[START OF Supplied passage]

I ended up with a lovely looking Coppa (picture above) that is curing right now. The Coppa  has a great shape and really good marbling in it that it got me thinking about doing this again but cooking the muscle instead of curing it. Really it is like a pork loin but with more fat running through it. How bad could that be? After butchering the shoulder I also ended up with a few other nice muscles including a flat one that looks a lot like a thick skirt steak. I believe this is what sometimes is called a Pluma. That’s what I used for this dish.

Pork

As soon as I finished butchering the pork shoulder I tossed the flat piece with some salt and a touch of sugar and let it rest in the fridge. I figured I’ll cook it sous vide with a bit of lard and go from there. Not sure what to do with the meat one it is cooked (tacos are always a good option anyways) I also took care of the resulting shoulder bone. Not wanting it to go to waste I roasted it well along with an onion cut in half until deeply browned. I deglazed the pan with Madeira and then Sherry vinegar, scraped all the browned bits and tossed all that into a pressure cooker. I added more aromatics and water and made a superb pork stock.

[END OF Supplied passage]

■ Instruction 1 ■
Show each line of the listing below that contains the string "eeses".

[START OF Entries]

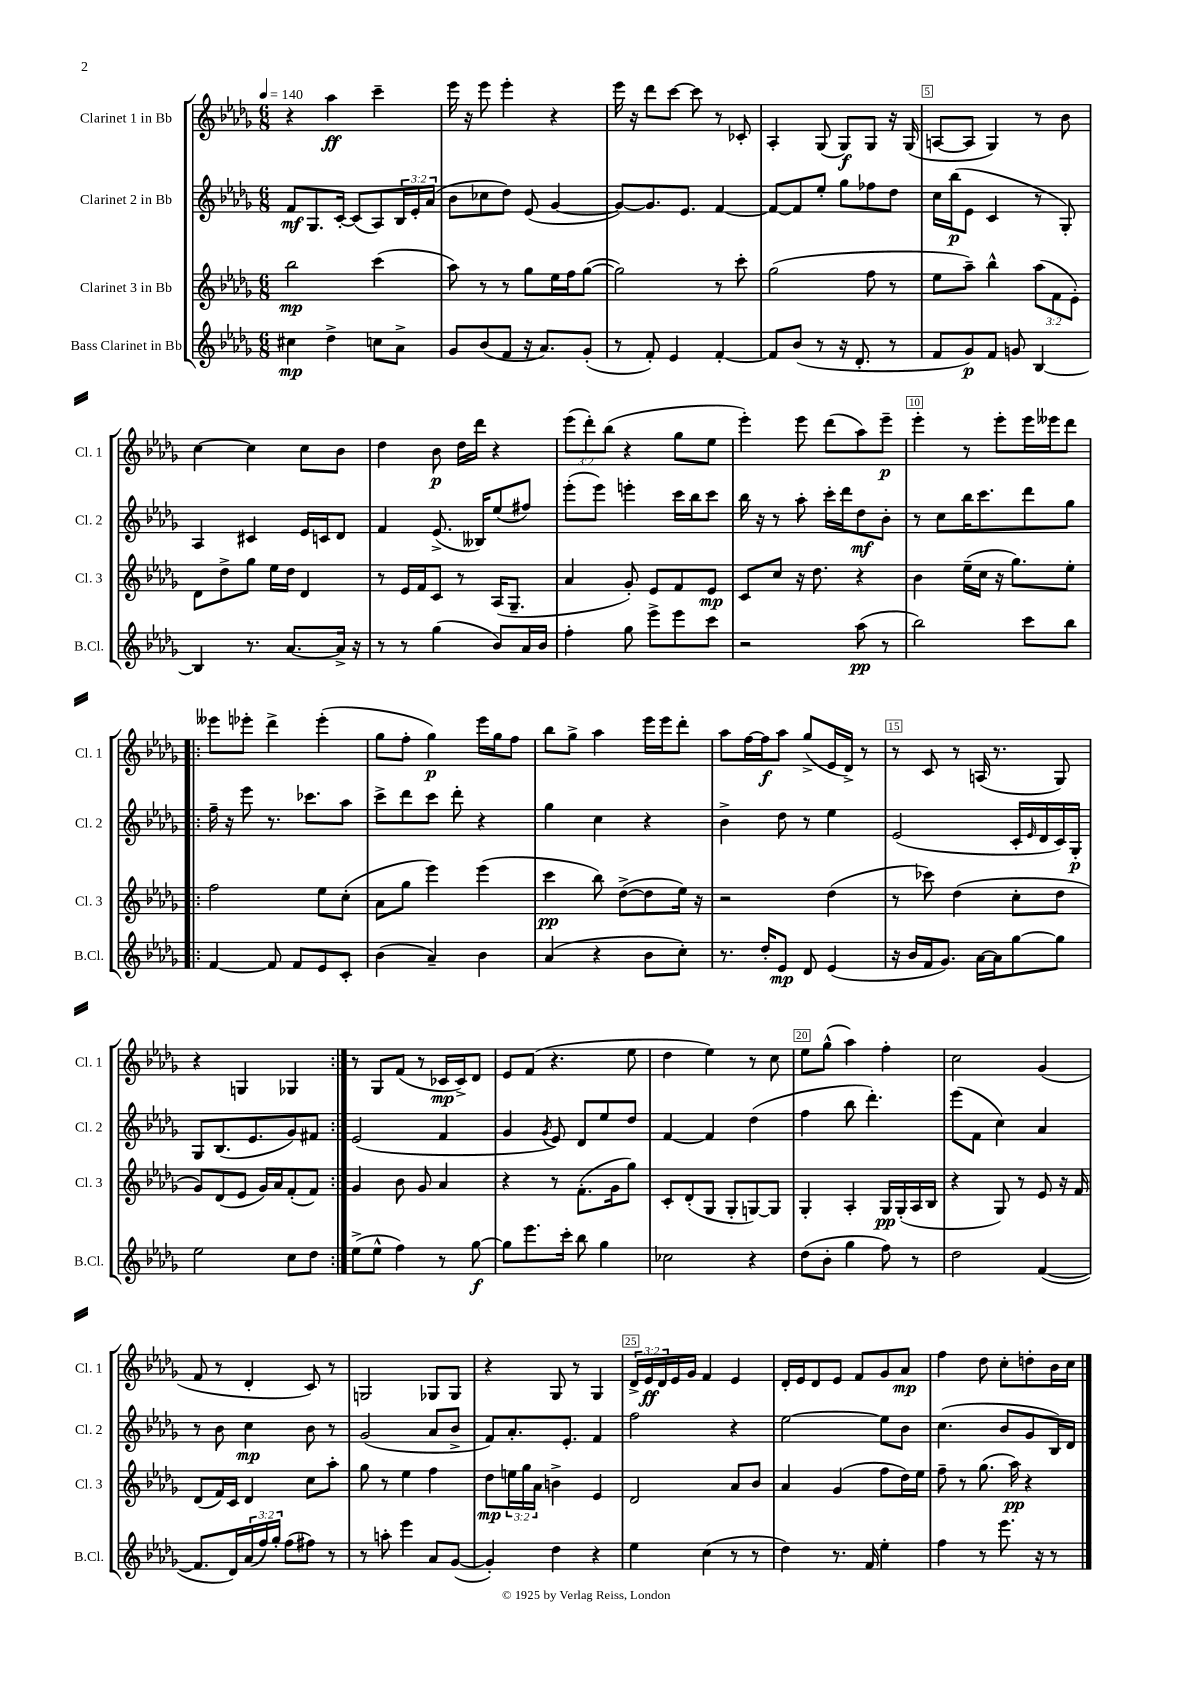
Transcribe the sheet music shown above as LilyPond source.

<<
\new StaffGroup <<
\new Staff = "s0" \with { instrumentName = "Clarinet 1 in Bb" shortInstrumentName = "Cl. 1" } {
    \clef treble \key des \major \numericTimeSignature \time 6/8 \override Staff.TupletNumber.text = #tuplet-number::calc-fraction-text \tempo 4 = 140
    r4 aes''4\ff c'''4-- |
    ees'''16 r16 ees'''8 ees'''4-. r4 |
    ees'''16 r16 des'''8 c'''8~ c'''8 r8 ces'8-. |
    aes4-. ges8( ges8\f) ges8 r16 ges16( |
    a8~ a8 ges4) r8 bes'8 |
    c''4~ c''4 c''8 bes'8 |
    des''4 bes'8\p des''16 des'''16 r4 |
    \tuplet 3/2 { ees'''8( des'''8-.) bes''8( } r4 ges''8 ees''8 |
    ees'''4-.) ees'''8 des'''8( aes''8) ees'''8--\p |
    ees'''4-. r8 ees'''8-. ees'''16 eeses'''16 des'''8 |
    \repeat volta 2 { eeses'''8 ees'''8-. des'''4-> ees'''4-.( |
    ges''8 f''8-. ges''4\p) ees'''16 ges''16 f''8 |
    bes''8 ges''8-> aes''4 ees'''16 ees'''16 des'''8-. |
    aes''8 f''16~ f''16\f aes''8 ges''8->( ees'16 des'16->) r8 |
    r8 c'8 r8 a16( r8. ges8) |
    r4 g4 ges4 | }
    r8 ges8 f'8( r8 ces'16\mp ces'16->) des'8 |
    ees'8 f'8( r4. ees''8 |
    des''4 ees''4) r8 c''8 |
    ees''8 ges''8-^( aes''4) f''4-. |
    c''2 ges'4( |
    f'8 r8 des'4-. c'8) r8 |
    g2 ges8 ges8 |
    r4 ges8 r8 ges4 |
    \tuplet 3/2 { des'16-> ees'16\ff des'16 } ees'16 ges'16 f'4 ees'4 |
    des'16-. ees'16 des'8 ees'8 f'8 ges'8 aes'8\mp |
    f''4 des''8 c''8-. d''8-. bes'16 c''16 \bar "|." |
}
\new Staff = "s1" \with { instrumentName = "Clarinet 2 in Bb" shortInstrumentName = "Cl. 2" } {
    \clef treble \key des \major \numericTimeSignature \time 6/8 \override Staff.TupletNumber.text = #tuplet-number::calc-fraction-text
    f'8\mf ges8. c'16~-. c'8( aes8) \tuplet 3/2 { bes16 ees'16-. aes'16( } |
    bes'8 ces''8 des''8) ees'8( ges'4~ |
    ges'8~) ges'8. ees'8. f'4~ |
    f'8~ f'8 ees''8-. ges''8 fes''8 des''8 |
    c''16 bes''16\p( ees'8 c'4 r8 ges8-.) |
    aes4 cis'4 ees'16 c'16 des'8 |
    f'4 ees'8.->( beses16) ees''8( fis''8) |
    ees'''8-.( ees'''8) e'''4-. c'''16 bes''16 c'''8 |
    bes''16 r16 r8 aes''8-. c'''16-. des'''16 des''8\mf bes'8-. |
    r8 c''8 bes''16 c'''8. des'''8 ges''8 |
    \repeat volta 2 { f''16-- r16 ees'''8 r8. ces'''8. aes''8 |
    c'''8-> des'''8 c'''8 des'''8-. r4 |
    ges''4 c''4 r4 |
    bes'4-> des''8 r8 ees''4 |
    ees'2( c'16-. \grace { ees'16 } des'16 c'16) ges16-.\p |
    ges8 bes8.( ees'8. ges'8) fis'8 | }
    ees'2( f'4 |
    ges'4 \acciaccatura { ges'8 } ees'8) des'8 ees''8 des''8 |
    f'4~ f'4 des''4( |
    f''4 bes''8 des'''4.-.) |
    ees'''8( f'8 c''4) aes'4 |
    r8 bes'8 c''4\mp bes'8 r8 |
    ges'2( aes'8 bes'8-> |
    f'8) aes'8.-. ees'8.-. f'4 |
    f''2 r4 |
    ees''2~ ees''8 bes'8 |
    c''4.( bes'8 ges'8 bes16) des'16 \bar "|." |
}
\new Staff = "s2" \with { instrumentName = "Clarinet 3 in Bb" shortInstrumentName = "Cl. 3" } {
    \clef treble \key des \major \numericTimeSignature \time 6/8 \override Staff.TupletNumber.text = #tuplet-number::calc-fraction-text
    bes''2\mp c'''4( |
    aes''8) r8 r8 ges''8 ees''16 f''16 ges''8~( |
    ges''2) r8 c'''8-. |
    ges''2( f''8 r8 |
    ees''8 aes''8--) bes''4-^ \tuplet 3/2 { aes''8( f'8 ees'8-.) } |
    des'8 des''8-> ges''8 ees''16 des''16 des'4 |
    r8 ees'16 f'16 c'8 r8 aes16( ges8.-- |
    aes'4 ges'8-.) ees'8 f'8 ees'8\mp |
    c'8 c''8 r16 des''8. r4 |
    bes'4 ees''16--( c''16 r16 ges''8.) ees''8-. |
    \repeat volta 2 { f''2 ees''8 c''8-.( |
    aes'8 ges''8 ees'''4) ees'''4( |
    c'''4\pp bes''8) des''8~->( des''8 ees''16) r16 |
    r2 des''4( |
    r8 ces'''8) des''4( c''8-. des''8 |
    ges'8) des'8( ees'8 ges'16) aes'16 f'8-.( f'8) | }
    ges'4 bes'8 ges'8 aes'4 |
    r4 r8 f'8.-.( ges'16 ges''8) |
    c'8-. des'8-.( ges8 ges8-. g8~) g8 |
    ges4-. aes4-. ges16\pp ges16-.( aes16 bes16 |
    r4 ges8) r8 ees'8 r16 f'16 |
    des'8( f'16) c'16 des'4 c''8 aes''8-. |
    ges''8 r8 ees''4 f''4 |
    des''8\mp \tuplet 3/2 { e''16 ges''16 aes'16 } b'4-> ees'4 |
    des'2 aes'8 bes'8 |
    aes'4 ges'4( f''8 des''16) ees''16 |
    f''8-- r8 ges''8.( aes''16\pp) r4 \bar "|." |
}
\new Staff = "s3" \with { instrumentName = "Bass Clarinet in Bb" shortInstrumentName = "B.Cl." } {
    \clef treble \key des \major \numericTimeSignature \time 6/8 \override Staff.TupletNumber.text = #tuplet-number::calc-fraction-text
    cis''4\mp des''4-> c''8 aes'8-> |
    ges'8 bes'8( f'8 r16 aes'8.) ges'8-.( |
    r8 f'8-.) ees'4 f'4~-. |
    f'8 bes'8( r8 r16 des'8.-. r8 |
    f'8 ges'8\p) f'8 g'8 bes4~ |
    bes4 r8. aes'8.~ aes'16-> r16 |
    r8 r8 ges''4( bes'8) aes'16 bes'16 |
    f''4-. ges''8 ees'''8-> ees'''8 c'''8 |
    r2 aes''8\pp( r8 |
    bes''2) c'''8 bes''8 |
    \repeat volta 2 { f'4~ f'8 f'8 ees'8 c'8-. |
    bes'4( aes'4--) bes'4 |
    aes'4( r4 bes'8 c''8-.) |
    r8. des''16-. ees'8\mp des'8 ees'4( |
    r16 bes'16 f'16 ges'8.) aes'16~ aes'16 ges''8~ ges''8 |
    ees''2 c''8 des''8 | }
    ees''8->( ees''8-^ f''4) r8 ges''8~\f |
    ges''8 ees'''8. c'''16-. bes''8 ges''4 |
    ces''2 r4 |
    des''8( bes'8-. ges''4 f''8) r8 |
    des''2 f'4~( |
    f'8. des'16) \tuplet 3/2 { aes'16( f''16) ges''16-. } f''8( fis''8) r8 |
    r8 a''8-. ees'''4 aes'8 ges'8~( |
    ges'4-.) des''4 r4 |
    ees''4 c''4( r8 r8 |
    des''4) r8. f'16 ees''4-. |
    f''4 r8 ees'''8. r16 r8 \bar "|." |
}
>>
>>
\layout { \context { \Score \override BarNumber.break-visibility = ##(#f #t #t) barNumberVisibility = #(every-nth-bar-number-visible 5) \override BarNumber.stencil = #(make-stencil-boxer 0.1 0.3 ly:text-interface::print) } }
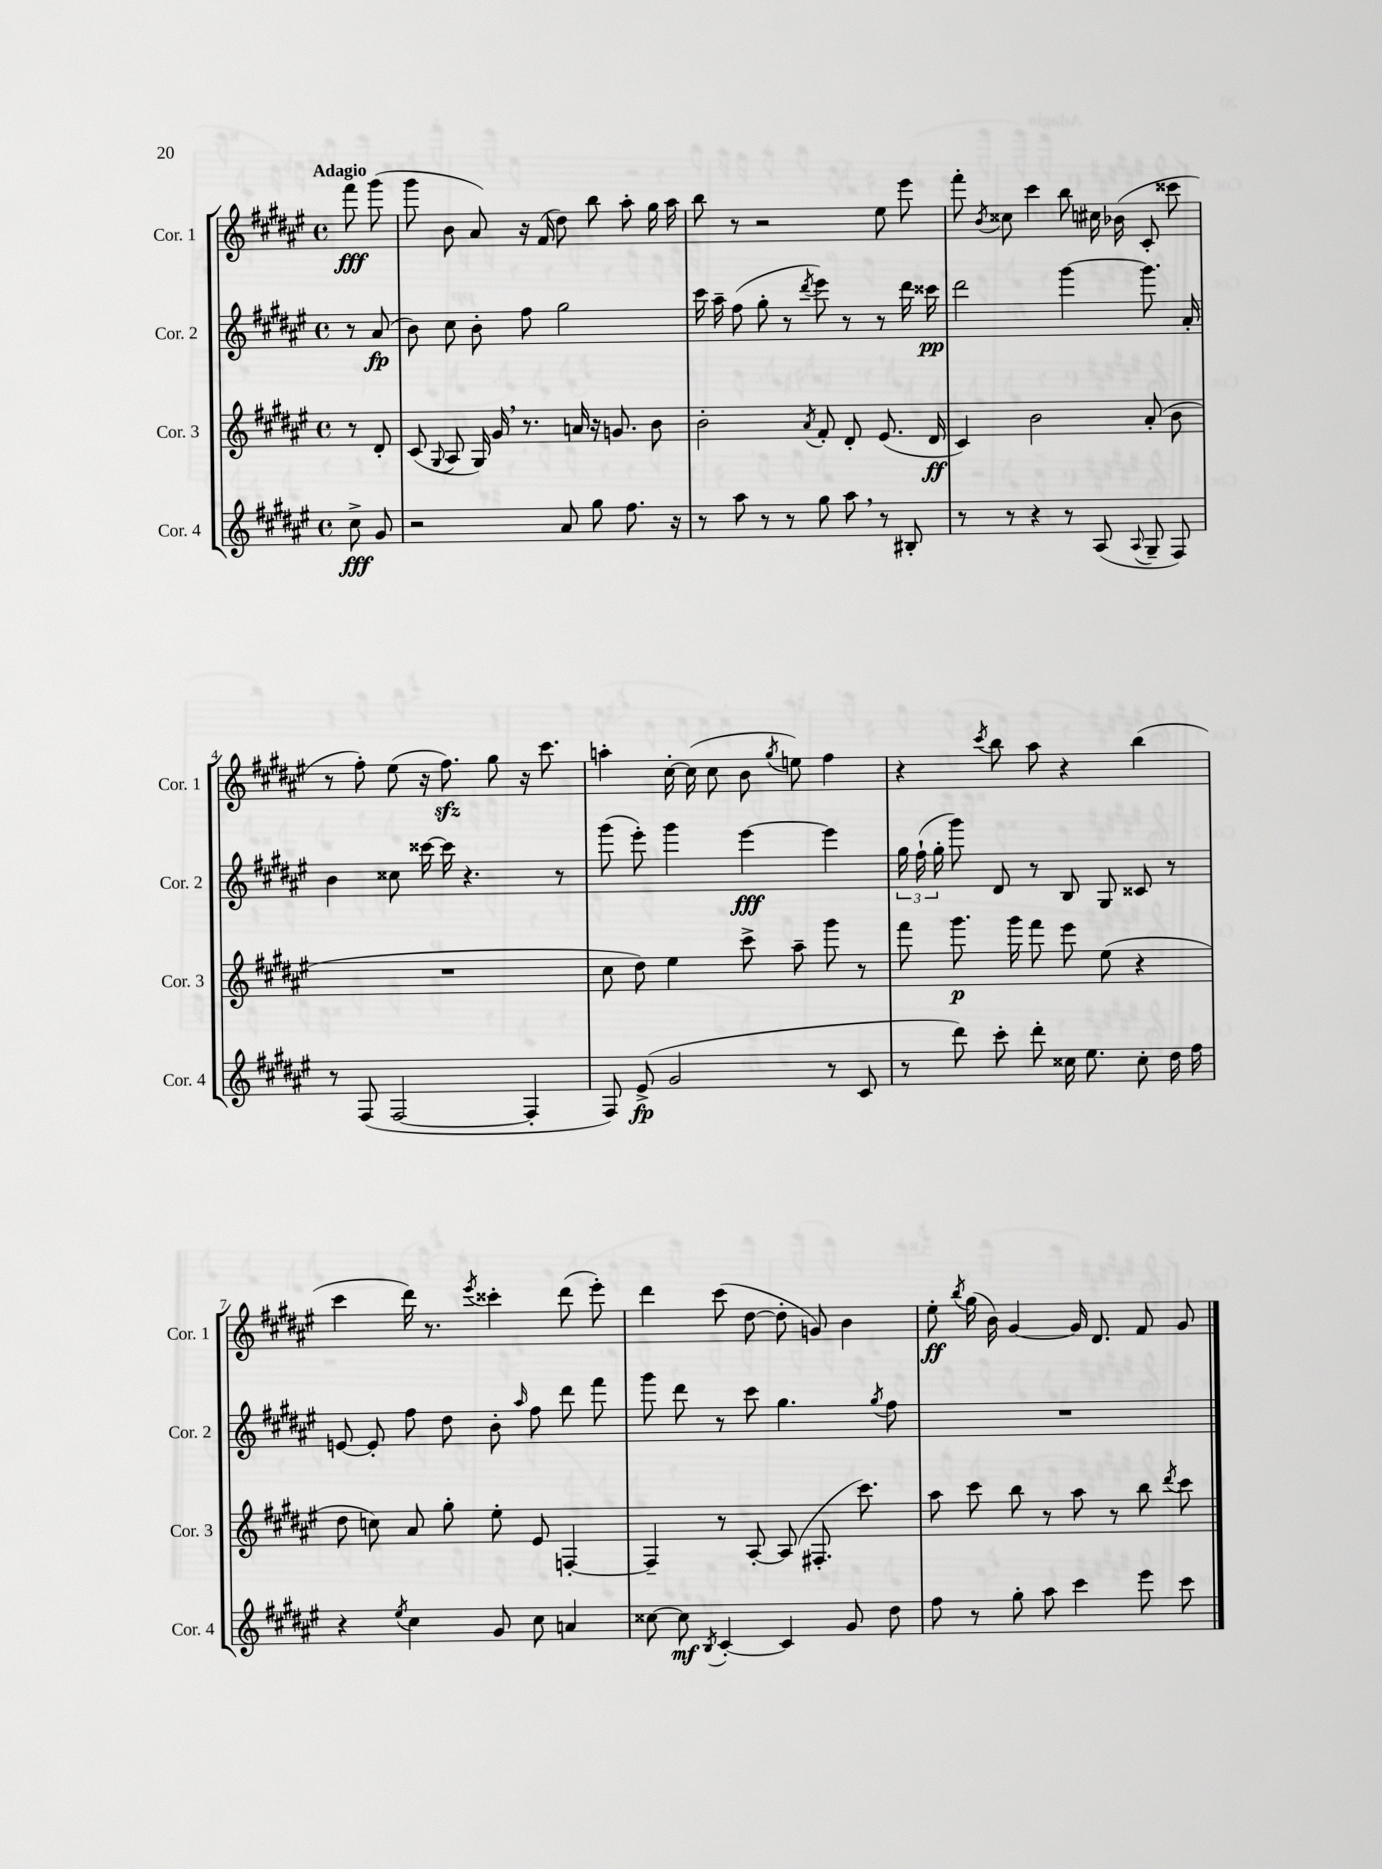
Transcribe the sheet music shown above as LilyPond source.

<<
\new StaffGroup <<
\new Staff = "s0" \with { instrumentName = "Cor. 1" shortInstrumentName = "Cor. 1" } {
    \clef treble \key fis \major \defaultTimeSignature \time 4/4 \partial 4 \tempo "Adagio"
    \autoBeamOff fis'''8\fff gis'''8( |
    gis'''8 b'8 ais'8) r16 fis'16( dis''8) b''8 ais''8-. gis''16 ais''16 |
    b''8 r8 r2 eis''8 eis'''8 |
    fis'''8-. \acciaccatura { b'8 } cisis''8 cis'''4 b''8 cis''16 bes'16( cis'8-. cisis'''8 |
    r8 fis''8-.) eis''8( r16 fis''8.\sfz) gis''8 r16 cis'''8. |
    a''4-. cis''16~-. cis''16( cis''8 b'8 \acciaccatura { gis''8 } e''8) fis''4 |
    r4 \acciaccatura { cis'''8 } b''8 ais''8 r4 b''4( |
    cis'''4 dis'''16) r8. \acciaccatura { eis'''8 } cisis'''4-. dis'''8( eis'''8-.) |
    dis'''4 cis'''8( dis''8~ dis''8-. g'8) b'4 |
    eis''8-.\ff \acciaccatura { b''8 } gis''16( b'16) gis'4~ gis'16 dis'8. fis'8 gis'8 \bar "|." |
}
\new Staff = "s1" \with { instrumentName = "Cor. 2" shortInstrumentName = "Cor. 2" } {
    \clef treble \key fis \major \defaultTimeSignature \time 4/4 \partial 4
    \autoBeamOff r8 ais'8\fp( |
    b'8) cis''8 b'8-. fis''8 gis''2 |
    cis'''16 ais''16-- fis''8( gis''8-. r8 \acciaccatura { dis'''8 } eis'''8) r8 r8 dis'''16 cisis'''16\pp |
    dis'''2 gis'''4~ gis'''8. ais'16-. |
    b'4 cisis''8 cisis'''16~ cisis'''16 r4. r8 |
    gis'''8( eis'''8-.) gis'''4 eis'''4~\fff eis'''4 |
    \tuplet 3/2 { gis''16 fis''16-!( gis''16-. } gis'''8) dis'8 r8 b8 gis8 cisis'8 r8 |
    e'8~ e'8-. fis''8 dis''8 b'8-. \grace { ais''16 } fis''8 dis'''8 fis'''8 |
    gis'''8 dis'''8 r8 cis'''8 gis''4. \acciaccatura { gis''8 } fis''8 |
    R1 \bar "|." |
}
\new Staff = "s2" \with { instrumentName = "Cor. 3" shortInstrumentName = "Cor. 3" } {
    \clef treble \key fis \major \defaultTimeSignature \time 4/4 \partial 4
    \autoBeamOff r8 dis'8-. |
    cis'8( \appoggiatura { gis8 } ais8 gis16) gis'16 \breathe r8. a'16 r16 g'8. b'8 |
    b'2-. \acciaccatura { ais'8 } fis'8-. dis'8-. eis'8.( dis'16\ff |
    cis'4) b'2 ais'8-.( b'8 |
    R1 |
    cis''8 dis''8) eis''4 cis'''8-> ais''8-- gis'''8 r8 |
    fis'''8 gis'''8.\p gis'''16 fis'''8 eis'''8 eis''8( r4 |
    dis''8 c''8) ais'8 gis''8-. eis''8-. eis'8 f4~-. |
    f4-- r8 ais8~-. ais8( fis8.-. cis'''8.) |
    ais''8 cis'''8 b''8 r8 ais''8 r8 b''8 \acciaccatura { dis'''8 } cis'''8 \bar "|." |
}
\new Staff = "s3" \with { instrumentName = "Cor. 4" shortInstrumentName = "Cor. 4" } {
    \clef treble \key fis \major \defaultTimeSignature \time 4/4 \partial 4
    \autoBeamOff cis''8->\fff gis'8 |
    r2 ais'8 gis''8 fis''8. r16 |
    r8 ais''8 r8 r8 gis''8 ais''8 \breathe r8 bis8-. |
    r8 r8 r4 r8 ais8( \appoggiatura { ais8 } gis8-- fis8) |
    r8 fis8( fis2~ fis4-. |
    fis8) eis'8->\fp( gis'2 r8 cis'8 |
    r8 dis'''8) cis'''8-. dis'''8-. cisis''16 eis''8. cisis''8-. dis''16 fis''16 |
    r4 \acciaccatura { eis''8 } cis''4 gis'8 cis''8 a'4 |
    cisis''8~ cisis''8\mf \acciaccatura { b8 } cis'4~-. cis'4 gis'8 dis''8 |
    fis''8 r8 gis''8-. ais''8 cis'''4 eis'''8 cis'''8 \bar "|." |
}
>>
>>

[END OF Entries]

■ Instruction 2 ■
In the pork shoulder passage, what did the writer deglaze the roasting pan with?

■ Complete answer 1 ■
    ees'''4-. r8 ees'''8-. ees'''16 eeses'''16 des'''8 |
    \repeat volta 2 { eeses'''8 ees'''8-. des'''4-> ees'''4-.( |

■ Complete answer 2 ■
Madeira, and then Sherry vinegar.